Out in the yard in my nightgown,
the moon threw its pole through my chest.
For a long time I felt
I had a long time.
Not like anyone else.
The ocean doesn't love me like it used to.
Nor, anymore, the moon.
They've passed, those days, and, painfully, my body, which has left me
clean and exhausted of
feeling, needing
only sleep.
But tonight in the crowded restaurant, while I sat for some time
without a beer, from the back of the place
came a plain-faced woman, the mother, it seemed, of many there.
She yanked by the sleeve a howling girl—up the aisle, past my legs, trouble at the heavy door—then out into the street.

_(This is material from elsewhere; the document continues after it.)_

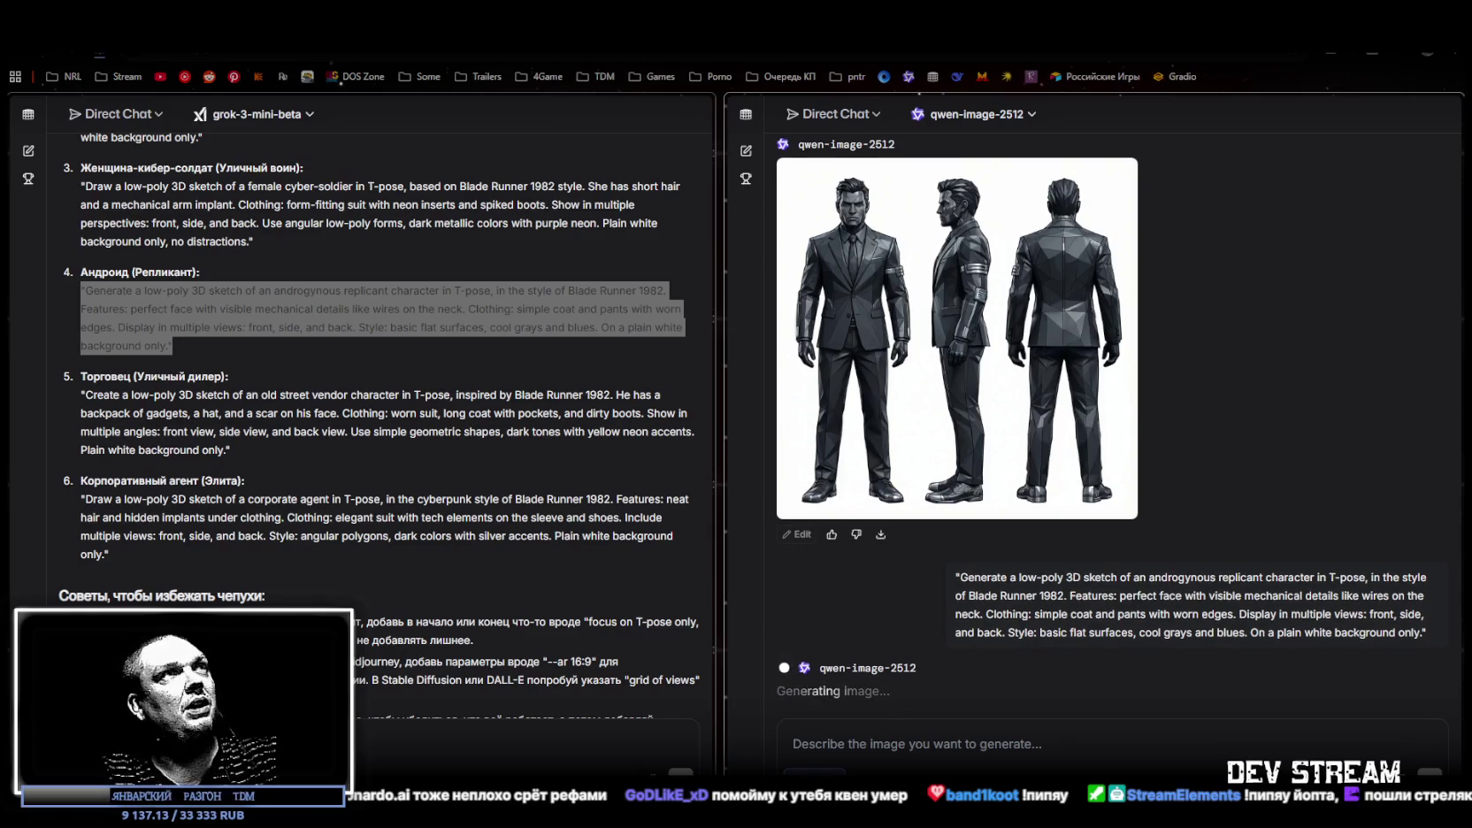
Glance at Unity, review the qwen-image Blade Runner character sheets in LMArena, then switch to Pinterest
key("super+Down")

We watched—all of us—through the coke-bottle windows—the girl
perform her rage. Spitting, kicking, slapping, punching: she gave it her worst, over and over, her own contorted cubist
face. This went on
uncomfortably long. We watched and didn't
eat. Until the woman (silent, from behind) caught her daughter like an animal,
pinned her arms with expertise, and crushed her
to her chest. Size then
before color
came out of the verge, and sat:
they swayed there awhile, back and forth, in full sight, up to the hips,
the woman saying something, something, the girl's body
almost limp—
Then we all turned back to our tables, the waitress
to her rush—
I felt something then
as I nearly do now, almost
a woman, an almost-feeling, that yearning to be (long-lost
by my mother) found again, in front of everyone, and crushed.